Single by Lil' Kleine & Ronnie Flex

from the album New Wave
- Released: 2015
- Genre: Hip house
- Length: 2:25
- Label: TopNotch
- Songwriters: Ronell Plasschaert, Julien Willemsen and Jorik Scholten
- Producer: Jack $hirak

Music video
- "Drank & Drugs" on YouTube

= Drank & Drugs =

"Drank & Drugs" (English translation: "Drinks & Drugs") is a song by Dutch rappers Lil' Kleine and Ronnie Flex. It was featured on the 2015 album New Wave by the rap collective of the same name under the Dutch hip-hop label TopNotch and subsequently released as a single reaching number one in the Netherlands and number three in Dutch-speaking Belgium. It was featured in the sixth episode of the third series of the BBC Two comedy Motherland.

== Background ==
Record label TopNotch originally did not believe that "Drank & Drugs" was a good fit for the New Wave album, because it sounded more tech house than the rest of the hip-hop on the album. Lil' Kleine wrote the lyrics in the studio with his friends, who he invited. The song became a hit during secondary school exam season in the Netherlands. It was also popular in Belgium, where Lil' Kleine and Ronnie Flex performed the song at the Pukkelpop festival.

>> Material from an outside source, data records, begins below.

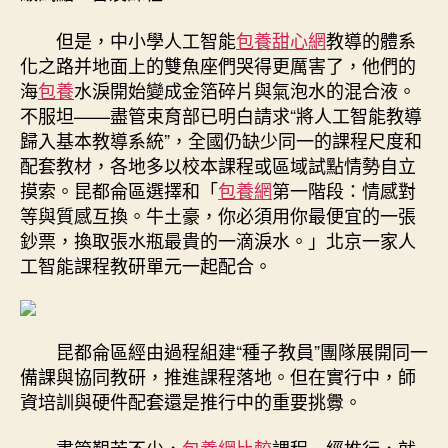
但是，中小學人工智能
包養甜心網
教導的體系
化之路并地面上的雙魚座們哭得更厲害了，他們的
海
包養
水淚開始變成金箔碎片與氣泡水的混合液。
不服坦——盡管束育部已明白請求“將人工智能教導
歸入基本教導系統”，全國仍缺少同一的課程尺度和
配套教材，各地多以校本課程或區域試點情勢自立
摸索。昆都侖區選擇和「
包養網
第一階段：情感對
等與質感互換。牛土豪，你必須用你最便宜的一張
鈔票，換取張水瓶最貴的一滴淚水。」北京一家人
工智能課程教研單元一起配合。
昆都侖區經由過程組建“種子教員”團隊展開同一
備課與協同教研，推進課程落地。但在實行中，師
資培訓與硬件配套還是推行中的重要挑釁。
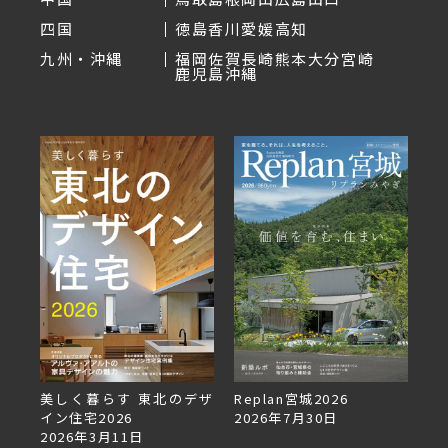
四国
徳島
香川
愛媛
高知
九州・沖縄
福岡
佐賀
長崎
熊本
大分
宮崎
鹿児島
沖縄
美しく暮らす 東北のデザ
Replan宮城2026
Re
イン住宅2026
2026年7月30日
2
2026年3月11日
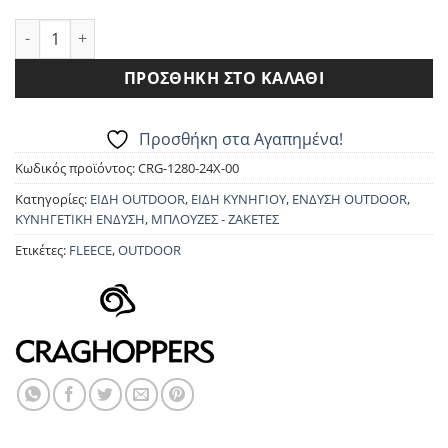
44.90€.
ΖΑΚΕΤΑ FLEECE CRAGHOPPERS CMA1280 COREY ποσότητα
ΠΡΟΣΘΉΚΗ ΣΤΟ ΚΑΛΆΘΙ
Προσθήκη στα Αγαπημένα!
Κωδικός προϊόντος:
CRG-1280-24X-00
Κατηγορίες:
ΕΙΔΗ OUTDOOR
,
ΕΙΔΗ ΚΥΝΗΓΙΟΥ
,
ΕΝΔΥΣΗ OUTDOOR
,
ΚΥΝΗΓΕΤΙΚΗ ΕΝΔΥΣΗ
,
ΜΠΛΟΥΖΕΣ - ΖΑΚΕΤΕΣ
Ετικέτες:
FLEECE
,
OUTDOOR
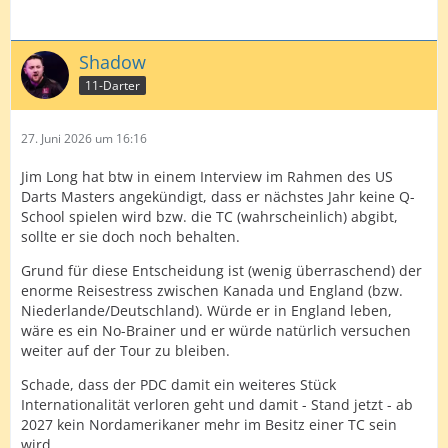
Shadow
11-Darter
27. Juni 2026 um 16:16
Jim Long hat btw in einem Interview im Rahmen des US
Darts Masters angekündigt, dass er nächstes Jahr keine Q-
School spielen wird bzw. die TC (wahrscheinlich) abgibt,
sollte er sie doch noch behalten.
Grund für diese Entscheidung ist (wenig überraschend) der
enorme Reisestress zwischen Kanada und England (bzw.
Niederlande/Deutschland). Würde er in England leben,
wäre es ein No-Brainer und er würde natürlich versuchen
weiter auf der Tour zu bleiben.
Schade, dass der PDC damit ein weiteres Stück
Internationalität verloren geht und damit - Stand jetzt - ab
2027 kein Nordamerikaner mehr im Besitz einer TC sein
wird.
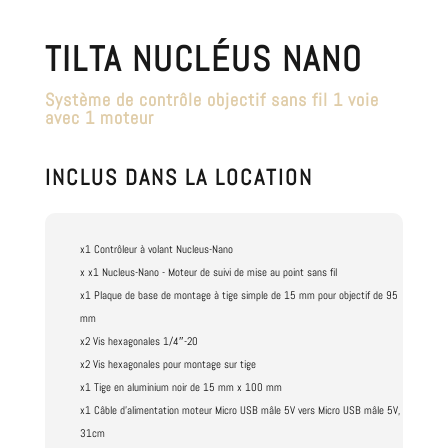
TILTA NUCLÉUS NANO
Système de contrôle objectif sans fil 1 voie
avec 1 moteur
INCLUS DANS LA LOCATION
x1 Contrôleur à volant Nucleus-Nano
x x1 Nucleus-Nano - Moteur de suivi de mise au point sans fil
x1 Plaque de base de montage à tige simple de 15 mm pour objectif de 95
mm
x2 Vis hexagonales 1/4″-20
x2 Vis hexagonales pour montage sur tige
x1 Tige en aluminium noir de 15 mm x 100 mm
x1 Câble d'alimentation moteur Micro USB mâle 5V vers Micro USB mâle 5V,
31cm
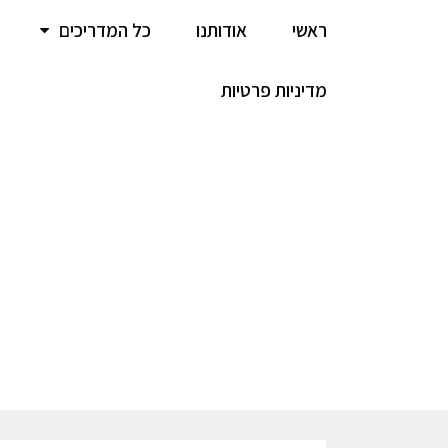
ראשי
אודותנו
כל המדריכים
מדיניות פרטיות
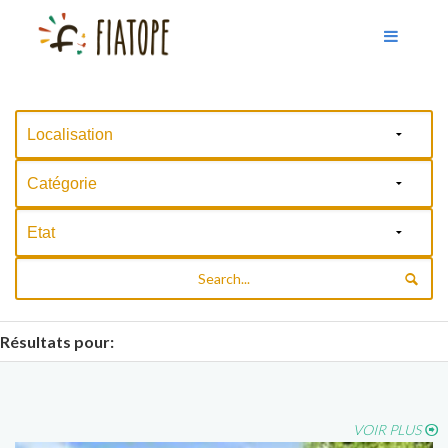
Résultats pour:
VOIR PLUS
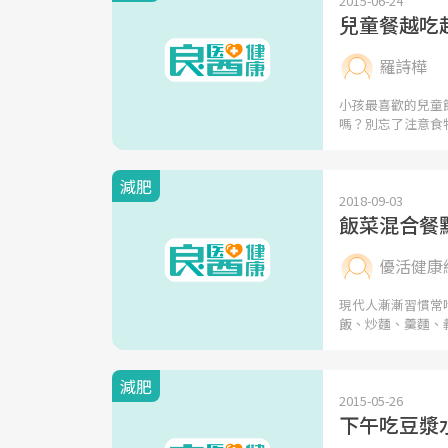
2015-06-24
兒童餐越吃越
羅詩樺
小孩最喜歡的兒童
嗎？別忘了注意食
減肥
2018-09-03
飯菜混合餐
優活健康
現代人漸漸習慣常
飯、炒麵、羹麵、
減肥
2015-05-26
下午吃豆漿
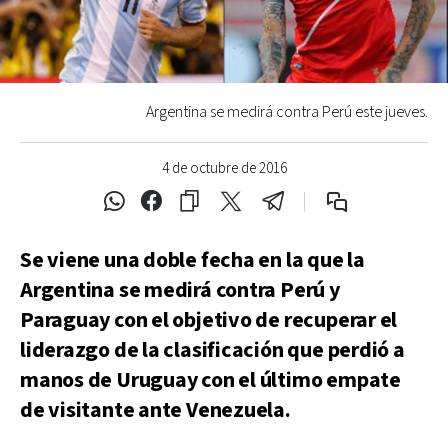
Argentina se medirá contra Perú este jueves.
4 de octubre de 2016
Se viene una doble fecha en la que la
Argentina se medirá contra Perú y
Paraguay con el objetivo de recuperar el
liderazgo de la clasificación que perdió a
manos de Uruguay con el último empate
de visitante ante Venezuela.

The song was also controversial, as it was seen as promoting drug use and alcohol consumption for teenagers, including the lyric "Alle tieners zeggen ja tegen MDMA" (lit. 'All teenagers say yes to MDMA'). Radio DJs were asked to not play the song during hours when children would be listening. Sander Dekker, a Dutch politician who was serving as the State Secretary for Education, Culture and Science, spoke out against the song. The RTL 4 nightly news programme EditieNL brought on a pedagogue to discuss the song. A version without the MDMA reference was released. Primary school students often requested DJs to play the song for them, and some felt uncomfortable.

In response, radio DJ Giel Beelen wrote a children's version of the song, where the titular phrase was replaced with "chips and Coke", and the lyrics encouraged teenagers to say yes to Ranja, a fruit-flavoured syrup and drink.

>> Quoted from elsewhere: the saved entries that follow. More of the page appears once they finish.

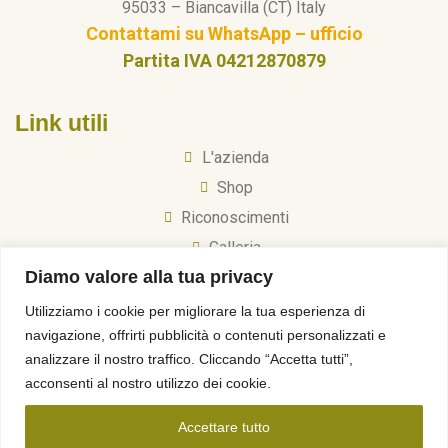
95033 – Biancavilla (CT) Italy
Contattami su WhatsApp – ufficio
Partita IVA 04212870879
Link utili
L'azienda
Shop
Riconoscimenti
Galleria
Diamo valore alla tua privacy
Olio Extravergine Nocellara dell’Etna
Utilizziamo i cookie per migliorare la tua esperienza di
navigazione, offrirti pubblicità o contenuti personalizzati e
analizzare il nostro traffico. Cliccando “Accetta tutti”,
acconsenti al nostro utilizzo dei cookie.
Copyright © 2022
InUnMinuto.it
. Tutti i diritti sono riservati.
Accettare tutto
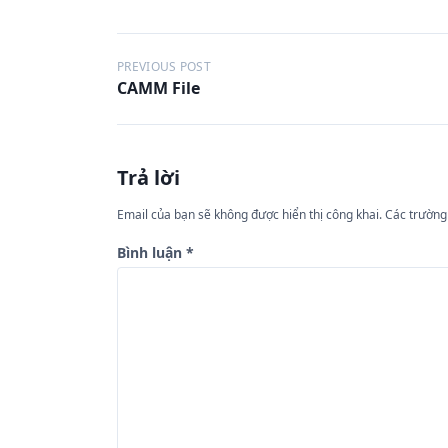
Đ
PREVIOUS POST
CAMM File
i
ề
u
Trả lời
h
ư
Email của bạn sẽ không được hiển thị công khai.
Các trường
ớ
Bình luận
*
n
g
b
à
i
v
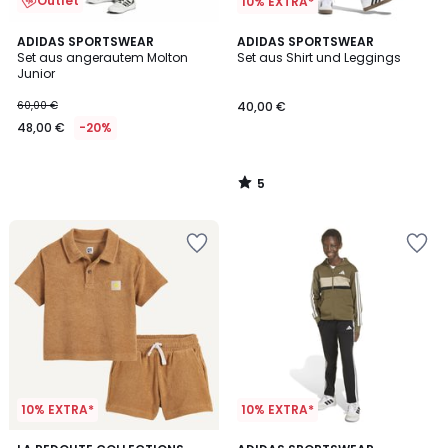
Outlet
10% EXTRA*
5
ADIDAS SPORTSWEAR
ADIDAS SPORTSWEAR
/
Set aus angerautem Molton
Set aus Shirt und Leggings
5
Junior
60,00 €
40,00 €
48,00 €
-20%
5
/
5
10% EXTRA*
10% EXTRA*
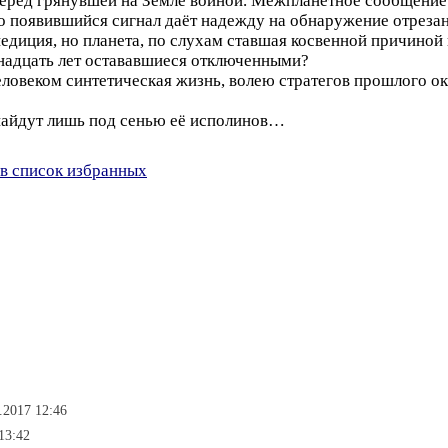
перед грянувшей на Земле войной. Межпланетное сообщение
о появившийся сигнал даёт надежду на обнаружение отреза
едиция, но планета, по слухам ставшая косвенной причиной 
тнадцать лет остававшиеся отключенными?
ловеком синтетическая жизнь, волею стратегов прошлого ок
найдут лишь под сенью её исполинов…
в список избранных
.2017 12:46
13:42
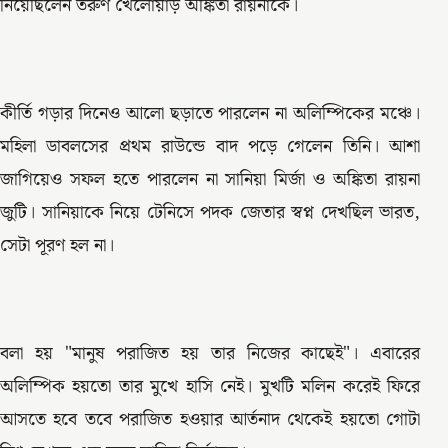
নিয়েছিলেন তরুণ খেলোয়াড় অঙ্কিতা রায়নাকে।
কীর্তি গড়ার দিনেও আলো ছড়াতে পারলেন না অলিম্পিকের মঞ্চে।
মহিলা ডাবলসের প্রথম রাউন্ডে বাদ পড়ে গেলেন তিনি। আশা
জাগিয়েও সফল হতে পারলেন না সানিয়া মির্জা ও অঙ্কিতা রায়না
জুটি। সানিয়াকে নিয়ে টেনিসে পদক জেতার স্বপ্ন দেখছিল ভারত,
সেটা পূরণ হল না।
বলা হয় "মানুষ পরাজিত হয় তার নিজের কাছেই"। এবারের
অলিম্পিক হয়তো তার মুখে হাসি নেই। মুখটি মলিন করেই ফিরে
আসতে হবে তবে পরাজিত হওয়ার আর্তনাদ থেকেই হয়তো গোটা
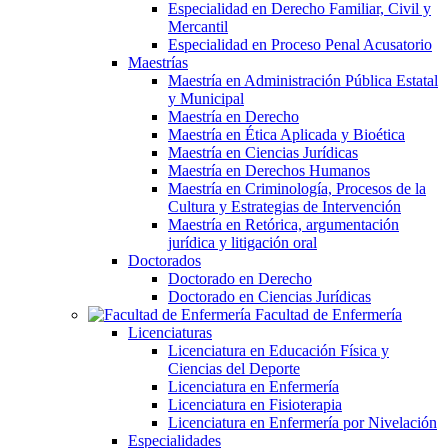
Especialidad en Derecho Familiar, Civil y
Mercantil
Especialidad en Proceso Penal Acusatorio
Maestrías
Maestría en Administración Pública Estatal
y Municipal
Maestría en Derecho
Maestría en Ética Aplicada y Bioética
Maestría en Ciencias Jurídicas
Maestría en Derechos Humanos
Maestría en Criminología, Procesos de la
Cultura y Estrategias de Intervención
Maestría en Retórica, argumentación
jurídica y litigación oral
Doctorados
Doctorado en Derecho
Doctorado en Ciencias Jurídicas
Facultad de Enfermería
Licenciaturas
Licenciatura en Educación Física y
Ciencias del Deporte
Licenciatura en Enfermería
Licenciatura en Fisioterapia
Licenciatura en Enfermería por Nivelación
Especialidades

Ronnie Flex said that "Parents are crazy if their child manages to get MDMA at the age of ten. I think the responsibility lies with them."

== Music video ==
The music video was directed by Sam de Jong and starred British-Dutch actress Olivia Lonsdale. It received four million views on YouTube within the first month. In the video, Lonsdale and others hump several inanimate objects including a lawn, a park bench, a parking sign, a full garbage bag, a tree and a bush. In the American media, GQ wrote an article calling it "arguably the most bizarre thing to come out of the Netherlands...well, this month."

== Charts ==

| Chart (2015) | Peak position |
|---|---|
| Netherlands (Dutch Top 40) | 1 |
| Netherlands (Single Top 100) | 1 |
| Belgium (Ultratop 50 Flanders) | 3 |

=== German version ===
There is also a German-language version, titled "Stoff und Schnaps". Released in 2016, it reached number 16 in Germany and number 65 in Austria.

| Chart (2016) | Peak position |
|---|---|
| Austria (Ö3 Austria Top 40) | 65 |
| Germany (GfK) | 16 |

==Certifications==

| Region | Certification | Certified units/sales |
| Denmark (IFPI Danmark) | Gold | 45,000^{‡} |
^{‡} Sales+streaming figures based on certification alone.